# TASK TO CARRY OUT:
Write out the source text of each of the following records word for word, leaving out the pictures.

# DATASET RECORDS:
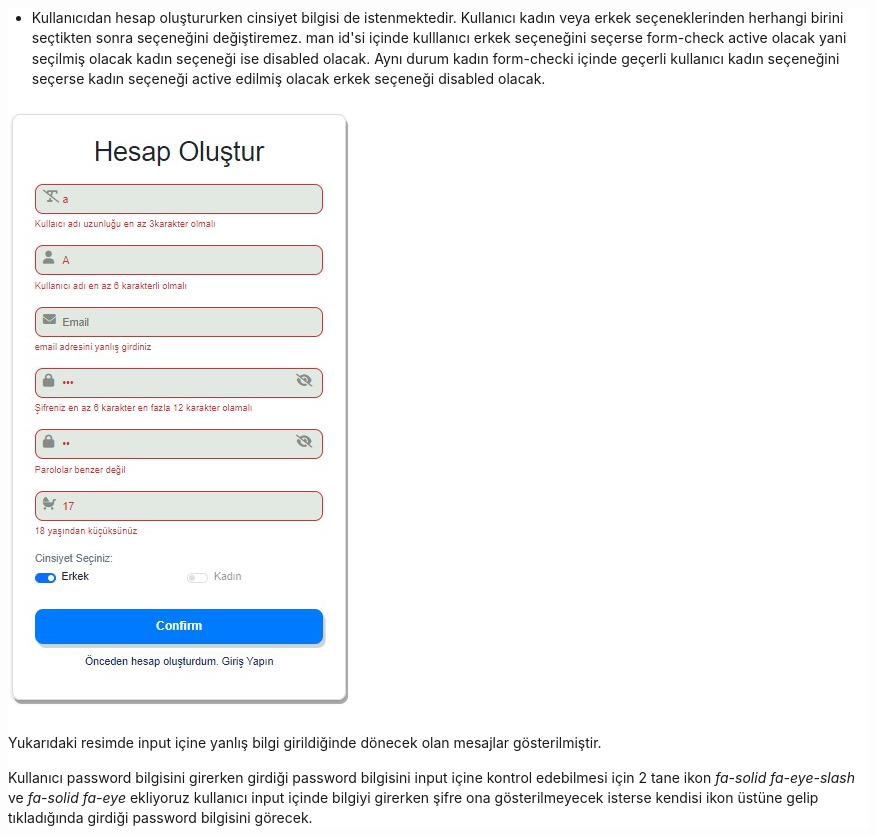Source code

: - Kullanıcıdan hesap oluştururken cinsiyet bilgisi de istenmektedir. Kullanıcı kadın veya erkek seçeneklerinden herhangi birini seçtikten sonra seçeneğini değiştiremez. man id'si içinde kulllanıcı erkek seçeneğini seçerse form-check active olacak yani seçilmiş olacak kadın seçeneği ise disabled olacak. Aynı durum kadın form-checki içinde geçerli kullanıcı kadın seçeneğini seçerse kadın seçeneği active edilmiş olacak erkek seçeneği disabled olacak.

![img-18](images/18.jpg)

Yukarıdaki resimde input içine  yanlış bilgi girildiğinde dönecek olan mesajlar gösterilmiştir.

Kullanıcı password bilgisini girerken girdiği password bilgisini input içine kontrol edebilmesi için 2 tane ikon *fa-solid fa-eye-slash* ve *fa-solid fa-eye*  ekliyoruz kullanıcı input içinde bilgiyi girerken şifre ona gösterilmeyecek isterse kendisi ikon üstüne gelip tıkladığında girdiği password bilgisini görecek. 
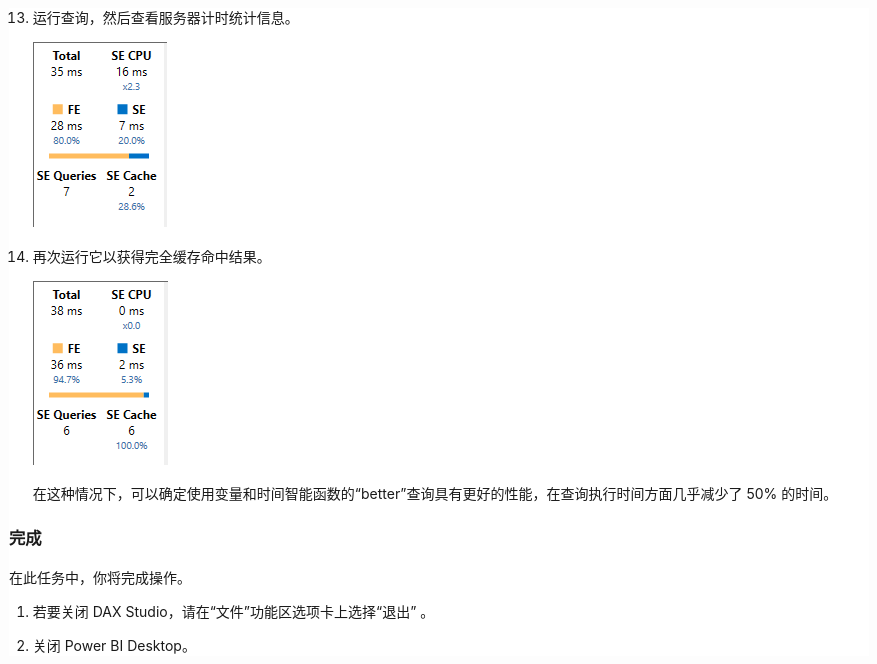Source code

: 13. 运行查询，然后查看服务器计时统计信息。

    ![](../images/dp500-use-tools-to-optimize-power-bi-performance-image40.png)

14. 再次运行它以获得完全缓存命中结果。

    ![](../images/dp500-use-tools-to-optimize-power-bi-performance-image41.png)

    在这种情况下，可以确定使用变量和时间智能函数的“better”查询具有更好的性能，在查询执行时间方面几乎减少了 50% 的时间。

### <a name="finish-up"></a>完成

在此任务中，你将完成操作。

1. 若要关闭 DAX Studio，请在“文件”功能区选项卡上选择“退出” 。

2. 关闭 Power BI Desktop。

# EXERCISE RESULT:
Source code

: - Kullanıcıdan hesap oluştururken cinsiyet bilgisi de istenmektedir. Kullanıcı kadın veya erkek seçeneklerinden herhangi birini seçtikten sonra seçeneğini değiştiremez. man id'si içinde kulllanıcı erkek seçeneğini seçerse form-check active olacak yani seçilmiş olacak kadın seçeneği ise disabled olacak. Aynı durum kadın form-checki içinde geçerli kullanıcı kadın seçeneğini seçerse kadın seçeneği active edilmiş olacak erkek seçeneği disabled olacak.

![img-18](images/18.jpg)

Yukarıdaki resimde input içine  yanlış bilgi girildiğinde dönecek olan mesajlar gösterilmiştir.

Kullanıcı password bilgisini girerken girdiği password bilgisini input içine kontrol edebilmesi için 2 tane ikon *fa-solid fa-eye-slash* ve *fa-solid fa-eye*  ekliyoruz kullanıcı input içinde bilgiyi girerken şifre ona gösterilmeyecek isterse kendisi ikon üstüne gelip tıkladığında girdiği password bilgisini görecek. 
Source code

: 13. 运行查询，然后查看服务器计时统计信息。

    ![](../images/dp500-use-tools-to-optimize-power-bi-performance-image40.png)

14. 再次运行它以获得完全缓存命中结果。

    ![](../images/dp500-use-tools-to-optimize-power-bi-performance-image41.png)

    在这种情况下，可以确定使用变量和时间智能函数的“better”查询具有更好的性能，在查询执行时间方面几乎减少了 50% 的时间。

### <a name="finish-up"></a>完成

在此任务中，你将完成操作。

1. 若要关闭 DAX Studio，请在“文件”功能区选项卡上选择“退出” 。

2. 关闭 Power BI Desktop。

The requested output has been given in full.